> Brief
Copy out the entries that follow exactly, leaving every picture behind.

> Data under study
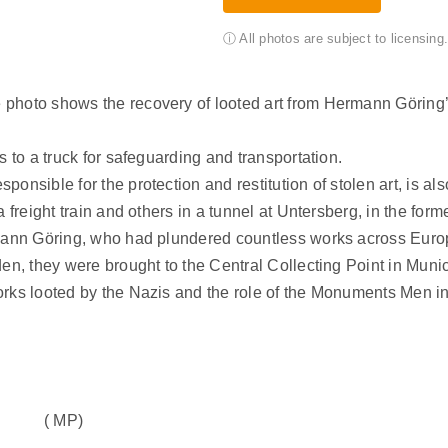
ⓘ All photos are subject to licensin
 photo shows the recovery of looted art from Hermann Göring
s to a truck for safeguarding and transportation.
nsible for the protection and restitution of stolen art, is als
 freight train and others in a tunnel at Untersberg, in the for
mann Göring, who had plundered countless works across Europe.
den, they were brought to the Central Collecting Point in Muni
orks looted by the Nazis and the role of the Monuments Men in
( MP)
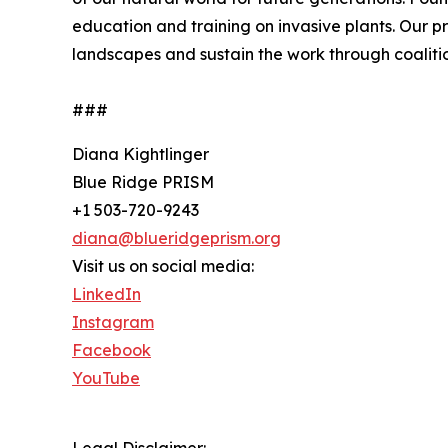
education and training on invasive plants. Our p
landscapes and sustain the work through coalitio
###
Diana Kightlinger
Blue Ridge PRISM
+1 503-720-9243
diana@blueridgeprism.org
Visit us on social media:
LinkedIn
Instagram
Facebook
YouTube
Legal Disclaimer:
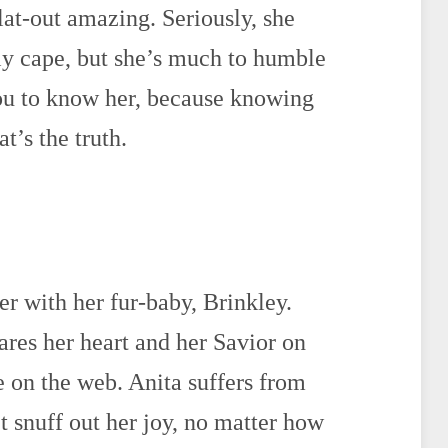
flat-out amazing. Seriously, she
ly cape, but she’s much to humble
you to know her, because knowing
t’s the truth.
er with her fur-baby, Brinkley.
hares her heart and her Savior on
e on the web. Anita suffers from
’t snuff out her joy, no matter how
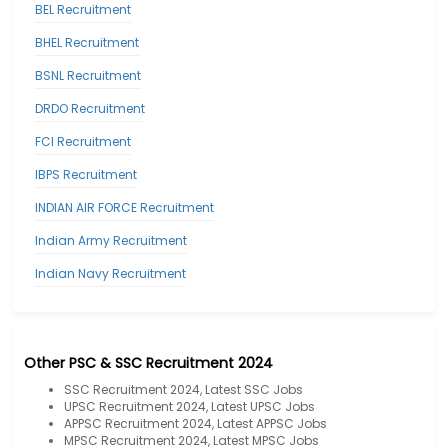
BEL Recruitment
BHEL Recruitment
BSNL Recruitment
DRDO Recruitment
FCI Recruitment
IBPS Recruitment
INDIAN AIR FORCE Recruitment
Indian Army Recruitment
Indian Navy Recruitment
Other PSC & SSC Recruitment 2024
SSC Recruitment 2024, Latest SSC Jobs
UPSC Recruitment 2024, Latest UPSC Jobs
APPSC Recruitment 2024, Latest APPSC Jobs
MPSC Recruitment 2024, Latest MPSC Jobs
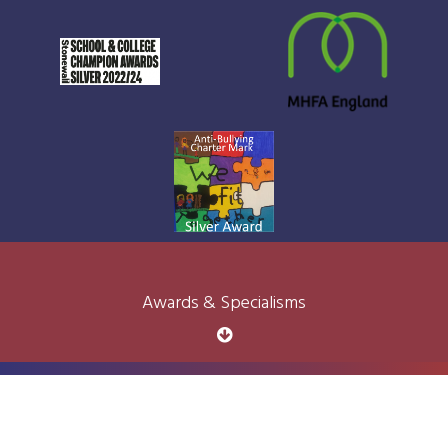
Awards & Specialisms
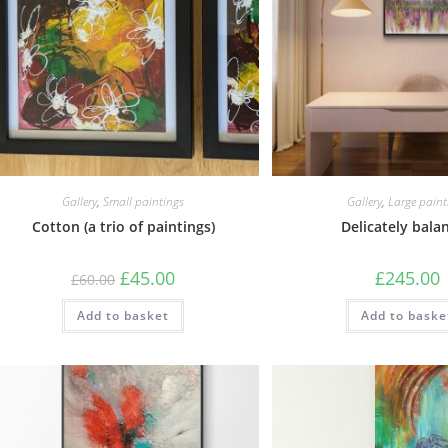
Gallery
,
Small paintings
Gallery
,
Large paint
Cotton (a trio of paintings)
Delicately bala
£
45.00
£
245.00
£
60.00
Add to basket
Add to baske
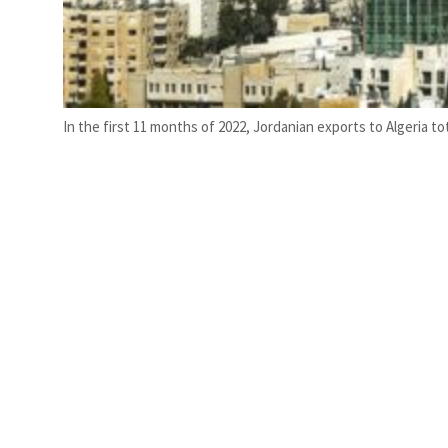
In the first 11 months of 2022, Jordanian exports to Algeria tot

> Result for this task
ⓘ All photos are subject to licensin
 photo shows the recovery of looted art from Hermann Göring
s to a truck for safeguarding and transportation.
nsible for the protection and restitution of stolen art, is als
 freight train and others in a tunnel at Untersberg, in the for
mann Göring, who had plundered countless works across Europe.
den, they were brought to the Central Collecting Point in Muni
orks looted by the Nazis and the role of the Monuments Men in
( MP)
education and training on invasive plants. Our p
landscapes and sustain the work through coalitio
###
Diana Kightlinger
Blue Ridge PRISM
+1 503-720-9243
diana@blueridgeprism.org
Visit us on social media:
LinkedIn
Instagram
Facebook
YouTube
Legal Disclaimer:
flat-out amazing. Seriously, she
ly cape, but she’s much to humble
you to know her, because knowing
t’s the truth.
er with her fur-baby, Brinkley.
hares her heart and her Savior on
e on the web. Anita suffers from
’t snuff out her joy, no matter how
BEL Recruitment
BHEL Recruitment
BSNL Recruitment
DRDO Recruitment
FCI Recruitment
IBPS Recruitment
INDIAN AIR FORCE Recruitment
Indian Army Recruitment
Indian Navy Recruitment
Other PSC & SSC Recruitment 2024
SSC Recruitment 2024, Latest SSC Jobs
UPSC Recruitment 2024, Latest UPSC Jobs
APPSC Recruitment 2024, Latest APPSC Jobs
MPSC Recruitment 2024, Latest MPSC Jobs
Awards & Specialisms
Gallery
,
Small paintings
Gallery
,
Large paint
Cotton (a trio of paintings)
Delicately bala
£
45.00
£
245.00
£
60.00
Add to basket
Add to baske
In the first 11 months of 2022, Jordanian exports to Algeria tot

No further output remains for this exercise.